**PROBLEM REQUIREMENTS:**
As the answer, set down the lines below from the one containing "left knee: (754, 341, 1)" through the one containing "right elbow: (760, 335, 11)", exactly and inclusively, and no others.

**ENTRIES SUPPLIED:**
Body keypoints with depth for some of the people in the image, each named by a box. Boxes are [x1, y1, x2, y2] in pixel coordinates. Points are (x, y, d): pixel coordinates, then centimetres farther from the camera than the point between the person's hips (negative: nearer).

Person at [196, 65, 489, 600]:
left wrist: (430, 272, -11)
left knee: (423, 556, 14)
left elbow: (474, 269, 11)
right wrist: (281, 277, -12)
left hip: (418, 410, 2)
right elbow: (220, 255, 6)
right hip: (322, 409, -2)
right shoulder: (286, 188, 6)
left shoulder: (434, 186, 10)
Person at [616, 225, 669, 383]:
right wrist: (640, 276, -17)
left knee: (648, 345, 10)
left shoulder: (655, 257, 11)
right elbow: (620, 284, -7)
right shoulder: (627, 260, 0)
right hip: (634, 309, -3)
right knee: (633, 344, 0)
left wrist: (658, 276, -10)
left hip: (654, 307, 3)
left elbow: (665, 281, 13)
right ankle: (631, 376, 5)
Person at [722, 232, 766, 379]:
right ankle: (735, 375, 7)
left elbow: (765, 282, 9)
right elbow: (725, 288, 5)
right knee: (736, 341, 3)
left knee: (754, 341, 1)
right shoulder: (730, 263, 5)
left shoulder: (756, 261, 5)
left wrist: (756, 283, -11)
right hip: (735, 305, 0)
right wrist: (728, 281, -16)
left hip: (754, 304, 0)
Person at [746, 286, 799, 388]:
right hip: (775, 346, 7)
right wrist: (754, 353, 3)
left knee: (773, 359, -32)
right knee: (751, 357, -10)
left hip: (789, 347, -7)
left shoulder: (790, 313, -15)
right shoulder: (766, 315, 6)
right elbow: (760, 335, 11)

--

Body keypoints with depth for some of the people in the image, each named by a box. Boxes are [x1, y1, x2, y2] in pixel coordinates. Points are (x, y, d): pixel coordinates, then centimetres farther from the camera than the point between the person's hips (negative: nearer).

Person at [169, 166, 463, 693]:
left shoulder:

**EXERCISE SOLUTION:**
left knee: (754, 341, 1)
right shoulder: (730, 263, 5)
left shoulder: (756, 261, 5)
left wrist: (756, 283, -11)
right hip: (735, 305, 0)
right wrist: (728, 281, -16)
left hip: (754, 304, 0)
Person at [746, 286, 799, 388]:
right hip: (775, 346, 7)
right wrist: (754, 353, 3)
left knee: (773, 359, -32)
right knee: (751, 357, -10)
left hip: (789, 347, -7)
left shoulder: (790, 313, -15)
right shoulder: (766, 315, 6)
right elbow: (760, 335, 11)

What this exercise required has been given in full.